Colin, o dito irmão, pouco ligava para a música, contanto que houvesse comida e bebida. Como o cão farejador que ele era, Colin havia o arrastado até o Lotus Inn, o pub local que crescia em matéria de popularidade por conta das bebidas coloridas com gelo seco. Para Benedict, isso era sinônimo de “passar uma vergonha legendária”, portanto acompanhou o irmão em caso de a) isso viesse a acontecer e pudesse filmar para ter material para entretenimento ou chantagem, ou b) talvez Colin fosse fraco para bebidas, afinal de contas, então era bom que alguém o vigiasse. Sendo assim, Benedict permitiu-se ser arrastado.

Vendo algumas mulheres dançando – se bem que é o que condiz com a letra da música, ele se consolou –, Benedict desejou ser extraditado para a Nova Zelândia. Ovelhas, pensou, devem ser mais agradáveis. E então veio a quarta careta da noite.

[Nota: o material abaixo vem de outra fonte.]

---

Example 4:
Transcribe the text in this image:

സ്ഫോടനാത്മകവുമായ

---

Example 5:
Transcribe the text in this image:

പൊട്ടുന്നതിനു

Para não ser injusto... Aquela bebida com lótus era interessante. Girando o canudo, Benedict tomou um gole.

Seria uma longa noite.

Desviando o olhar das mulheres na pista de dança, Benedict pousou o olhar sob a porta do pub. O local não estava cheio – não, aquilo era somente sua alma de velho falando mais alto –, mas com tantas luzes era difícil não sentir-se um tanto cego. No entanto, um brilho singular chamou sua atenção.

Benedict tinha olhos de artista, então se julgava capaz de dizer se uma peça de roupa era bem-feita. Além de se deparar com um vestido cintilante perfeitamente balanceado ao corpo e aos olhos, a modelo não deixava a desejar. Tinha cabelos louro-escuros que caíam rebeldes pelos ombros, olhos de cor indefinida e um sorriso de empolgação contida. Era uma musa.

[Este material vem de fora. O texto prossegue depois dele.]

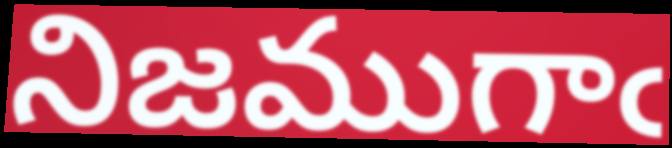
నిజముగాఁ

Logo ao entrar, a mulher foi abordada por pelo menos três marmanjos diferentes. Nada afetada, ela apenas sorriu e abriu caminho por entre os corpos dançantes. Benedict estava hipnotizado. O magnetismo era automático e mais forte do que ele. Foi apenas quando ela contornou o caminho até o balcão de bebidas que Benedict notou estar prendendo a respiração. Sentia-se um adolescente apavorado. Controle-se, foi sua anotação mental.

Certamente, era culpa de todo aquele gelo seco. Estava congelando seu cérebro.

Tomando o restante do líquido neon, Benedict seguiu-a para o lado oposto do balcão. Colin podia virar-se sozinho por alguns minutos, afinal de contas.

Ao vê-lo, a mulher abriu um sorriso radiante. Daí, Benedict já não pode mais afirmar se a chacoalhada em seu coração tinha sido ocasionada apenas pela música.

— Oi! — cumprimentou, acima do barulho. Agora Benedict conseguia ver seus olhos. Eram enormes e de um tom de verde intenso. E... Pensando melhor, seu cabelo não era louro-escuro, era bem castanho. Malditas luzes. — Você está soltando fumaça!

E então, ela gargalhou. Não estava zombando ou sendo maldosa, apenas... Divertindo-se com seu descuido. Benedict olhou para baixo, para a camiseta, e constatou que havia mesmo fumaça de algum vestígio da bebida. Foi inevitável não rir.

— Vale dizer que faz parte do charme?

— Vale! E como são essas bebidas?

Olhando para os dois lados, um de cada vez, Benedict abriu um sorriso torto e segredou-a ao chegar mais para perto:

— Ótimas, e fazem jus ao lugar. Mas, para noites como essa, uma tequila é sempre a melhor pedida.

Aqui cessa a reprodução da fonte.